* _EXERCISE OBJECTIVE_: Quote every item below word for word, leaving out the pictures.

---------- DATA SECTION

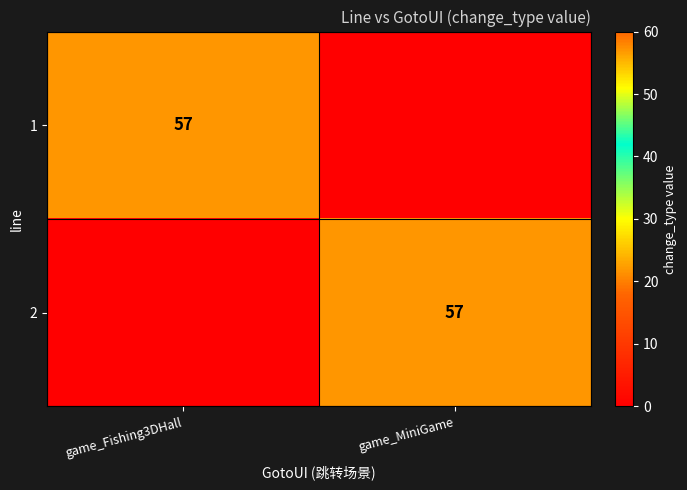

Is it true that 2 equals 30 at game_MiniGame?

False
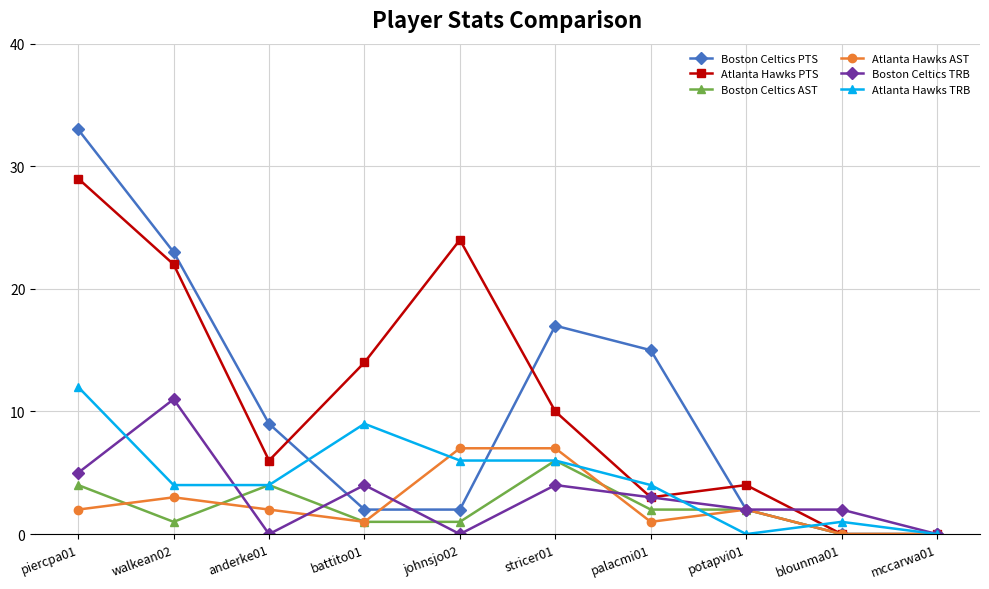

Where is the first local maximum for Boston Celtics AST?

anderke01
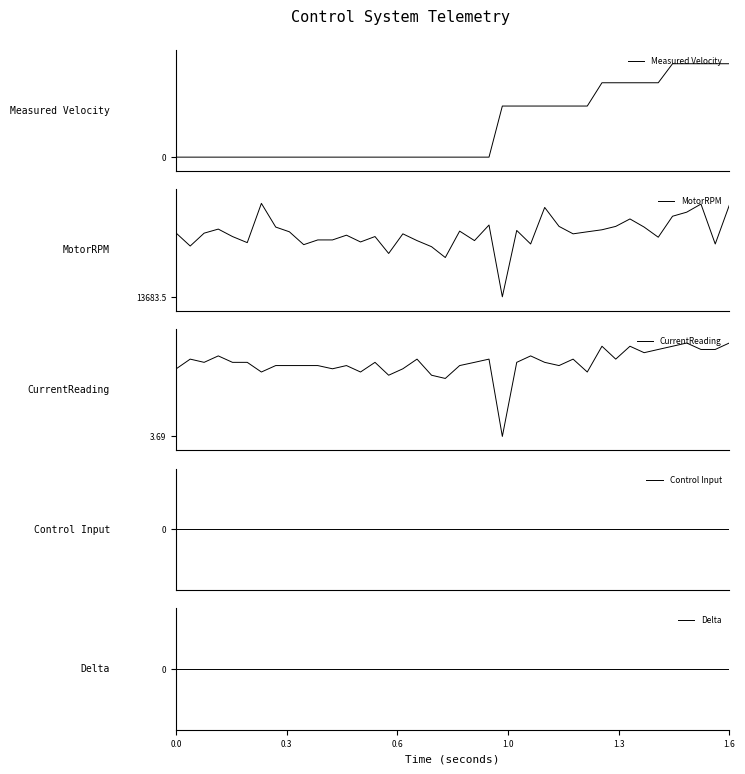

Reading left to right, what are all the values shown in this chart?

Measured Velocity: 0.0	0.0	0.0	0.0	0.0	0.0	0.0	0.0	0.0	0.0	0.0	0.0	0.0	0.0	0.0	0.0	0.0	0.0	0.0	0.0	0.0	0.0	0.0	1.1	1.1	1.1	1.1	1.1	1.1	1.1	1.6	1.6	1.6	1.6	1.6	2.0	2.0	2.0	2.0	2.0
MotorRPM: 14096.7	14013.2	14096.7	14123.1	14074.7	14035.2	14290.1	14136.3	14105.5	14022.0	14052.8	14052.8	14083.5	14039.6	14074.7	13964.8	14092.3	14048.4	14008.8	13938.5	14109.9	14048.4	14149.5	13683.5	14114.3	14026.4	14263.7	14140.7	14092.3	14105.5	14118.7	14140.7	14189.0	14136.3	14070.3	14206.6	14233.0	14285.7	14026.4	14276.9
CurrentReading: 3.9	3.9	3.9	3.9	3.9	3.9	3.9	3.9	3.9	3.9	3.9	3.9	3.9	3.9	3.9	3.9	3.9	3.9	3.9	3.9	3.9	3.9	3.9	3.7	3.9	3.9	3.9	3.9	3.9	3.9	4.0	3.9	4.0	4.0	4.0	4.0	4.0	4.0	4.0	4.0
Control Input: 0.0	0.0	0.0	0.0	0.0	0.0	0.0	0.0	0.0	0.0	0.0	0.0	0.0	0.0	0.0	0.0	0.0	0.0	0.0	0.0	0.0	0.0	0.0	0.0	0.0	0.0	0.0	0.0	0.0	0.0	0.0	0.0	0.0	0.0	0.0	0.0	0.0	0.0	0.0	0.0
Delta: 0.0	0.0	0.0	0.0	0.0	0.0	0.0	0.0	0.0	0.0	0.0	0.0	0.0	0.0	0.0	0.0	0.0	0.0	0.0	0.0	0.0	0.0	0.0	0.0	0.0	0.0	0.0	0.0	0.0	0.0	0.0	0.0	0.0	0.0	0.0	0.0	0.0	0.0	0.0	0.0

--------------------

* _ANSWER SPACE_:
Is it true that 2 equals 30 at game_MiniGame?

False

Where is the first local maximum for Boston Celtics AST?

anderke01

Reading left to right, what are all the values shown in this chart?

Measured Velocity: 0.0	0.0	0.0	0.0	0.0	0.0	0.0	0.0	0.0	0.0	0.0	0.0	0.0	0.0	0.0	0.0	0.0	0.0	0.0	0.0	0.0	0.0	0.0	1.1	1.1	1.1	1.1	1.1	1.1	1.1	1.6	1.6	1.6	1.6	1.6	2.0	2.0	2.0	2.0	2.0
MotorRPM: 14096.7	14013.2	14096.7	14123.1	14074.7	14035.2	14290.1	14136.3	14105.5	14022.0	14052.8	14052.8	14083.5	14039.6	14074.7	13964.8	14092.3	14048.4	14008.8	13938.5	14109.9	14048.4	14149.5	13683.5	14114.3	14026.4	14263.7	14140.7	14092.3	14105.5	14118.7	14140.7	14189.0	14136.3	14070.3	14206.6	14233.0	14285.7	14026.4	14276.9
CurrentReading: 3.9	3.9	3.9	3.9	3.9	3.9	3.9	3.9	3.9	3.9	3.9	3.9	3.9	3.9	3.9	3.9	3.9	3.9	3.9	3.9	3.9	3.9	3.9	3.7	3.9	3.9	3.9	3.9	3.9	3.9	4.0	3.9	4.0	4.0	4.0	4.0	4.0	4.0	4.0	4.0
Control Input: 0.0	0.0	0.0	0.0	0.0	0.0	0.0	0.0	0.0	0.0	0.0	0.0	0.0	0.0	0.0	0.0	0.0	0.0	0.0	0.0	0.0	0.0	0.0	0.0	0.0	0.0	0.0	0.0	0.0	0.0	0.0	0.0	0.0	0.0	0.0	0.0	0.0	0.0	0.0	0.0
Delta: 0.0	0.0	0.0	0.0	0.0	0.0	0.0	0.0	0.0	0.0	0.0	0.0	0.0	0.0	0.0	0.0	0.0	0.0	0.0	0.0	0.0	0.0	0.0	0.0	0.0	0.0	0.0	0.0	0.0	0.0	0.0	0.0	0.0	0.0	0.0	0.0	0.0	0.0	0.0	0.0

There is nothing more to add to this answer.